§ **TEXTE SUPPORT**:
§ §
Pour la dernière année universitaire, le bilan du plan social étudiant peut être ainsi résumé :

- le nombre total de boursiers était de 475 502, soit une augmentation de 16 235 bénéficiaires (+ 3,41 % par rapport à 1999-2000) ;

- le nombre de boursiers à taux « zéro » s'élevait à 29 984, soit une augmentation de 147 %. Par ailleurs 8 347 « bourses de cycle », pour le redoublement en deuxième cycle, ont été attribuées ;

- 8 090 allocations d'études ont été attribuées sur un contingent de 9 000 ;

- 200 bourses de mérite ont été attribuées ce qui porte le nombre de boursiers de mérite depuis la rentrée 1998 à 497.

Ces résultats répondent à l'objectif visé pour la troisième année du plan social étudiant, puisque le pourcentage d'étudiants aidés était de 28 % en 2000-2001.

b) Les mesures mises en place à la rentrée 2001

Les mesures prises pour l'année universitaire en cours sont les suivantes :

- relèvement uniforme de 3 % du plafond des ressources pour les six échelons ;

- augmentation du taux des bourses de 8,1 % en moyenne (bourses sur critères sociaux et sur critères universitaires) pour atteindre l'objectif initial du plan social étudiant qui était de parvenir à une augmentation de + 15 % du montant des bourses par rapport à l'année universitaire 1997-1998 ;

- augmentation de 2 000 du nombre d'allocations d'études ;

- augmentation de 200 du nombre de bourses de mérite ;

- augmentation de 10 millions de francs de la participation du ministère au complément Erasmus ;

- création d'une bourse de mobilité destinée aux boursiers sur critères sociaux dans la limite d'un contingent annuel (4 000 bourses), afin de permettre aux étudiants boursiers sur critères sociaux de réaliser leurs projets de mobilité européenne et internationale dans le cadre de leurs études. Le montant mensuel de la bourse de mobilité est de 2 519 francs, ce qui correspond en année complète à une bourse de 5 ème échelon (22 670 francs). Ce montant s'ajoute à celui de la bourse sur critères sociaux initialement accordée, le dispositif pouvant également bénéficier aux étudiants bénéficiaires d'une allocation d'études ou d'une bourse à taux zéro.
§ §
§ **EXTRAIT DES DONNÉES**:
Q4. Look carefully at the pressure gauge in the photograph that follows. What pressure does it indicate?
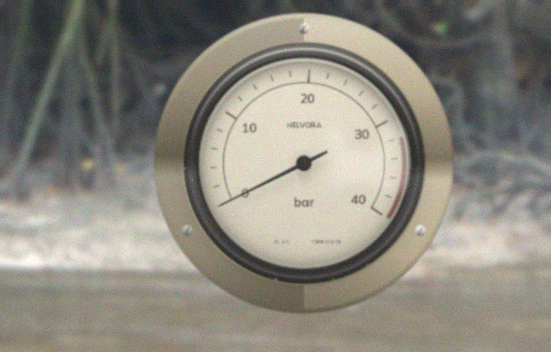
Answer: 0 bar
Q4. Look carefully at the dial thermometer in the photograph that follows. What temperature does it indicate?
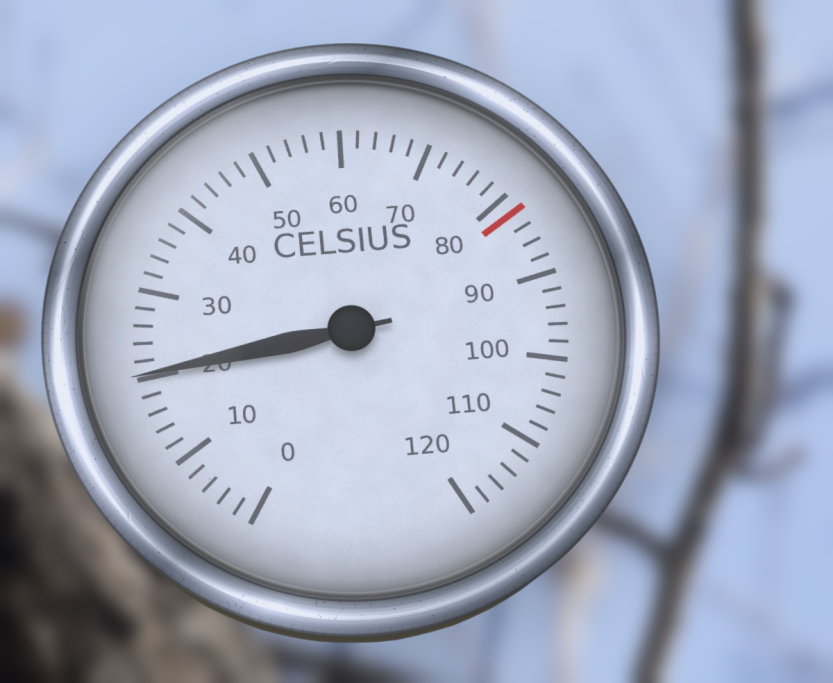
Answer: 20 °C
§ §
Poursuivez le texte sur le plan social étudiant à partir de sa dernière phrase.

§ **ZONE DE RÉPONSE**:
En outre, on rappellera que les étudiants inscrits en troisième cycle pouvaient jusqu'à maintenant bénéficier d'une bourse de DESS, allouée en priorité aux étudiants les plus méritants et boursiers sur critères sociaux l'année précédente. Cependant, du fait du contingentement, tous les étudiants précédemment boursiers ne pouvaient pas prétendre à cette aide, alors que c'est à ce niveau d'études que les étudiants ont plus besoin d'autonomie financière.

Afin de remédier à cette situation, il a été proposé pour l'année 2001-2002, à la fois de maintenir le système actuel en conservant un contingent de bourses sur critères universitaires pour le DESS réservé aux étudiants les plus méritants, et en priorité à ceux qui étaient boursiers l'année précédente, mais également d'allouer une bourse sur critères sociaux aux étudiants éligibles à cette aide qui auraient été exclus du contingent.

c) L'évolution des crédits affectés aux bourses universitaires

Les crédits relatifs aux bourses d'enseignement supérieur inscrits sur le chapitre 43-71 article 10 de la section « enseignement supérieur » du budget du ministère de l'éducation nationale ont évolué comme suit :

- budget 1998 : 1 milliard d'euros (6,527 milliards de francs) ;

- budget 1999 : 1,09 milliard d'euros (7,135 milliards de francs) ;

- budget 2000 : 1,19 milliard d'euros (7,811 milliards de francs) ;

- budget 2001 : 1,29 milliard d'euros (8,458 milliards de francs), dont 38,31 millions d'euros (251,3 millions de francs) de mesures nouvelles pour la rentrée universitaire 2001 ;

- projet de budget 2002 : 1,30 milliard d'euros (8,54 milliards de francs), dont 23,17 millions d'euros (152 millions de francs) de mesures nouvelles.

2. Une évolution nécessaire du système d'aides aux étudiants

a) Un ralentissement des dépenses d'action sociale en faveur des étudiants

Votre commission constate que les dépenses d'action sociale enregistrent une progression très ralentie (10,37 milliards de francs, soit 1,581 million d'euros) de 1,3 % en 2002, alors que les crédits correspondants avaient augmenté de 8,2 % en 1999 et en 2000, puis de 6,8 % en 2001, soit un accroissement total de 25 % au cours de la période de mise en place du plan social étudiant.

Ce ralentissement vise surtout les aides directes qui ne progresseront que de 1,2 % en 2002, contre près de 30 % pour la période 1999-2001, alors que l'augmentation des aides indirectes (hébergement, restauration, transport...) en 2002 (1,6 %) est du même ordre que celle des trois années précédentes.

Le tableau ci-après récapitule les principales dépenses d'action sociale en faveur des étudiants au titre du seul budget de l'enseignement supérieur :

(en millions d'euros)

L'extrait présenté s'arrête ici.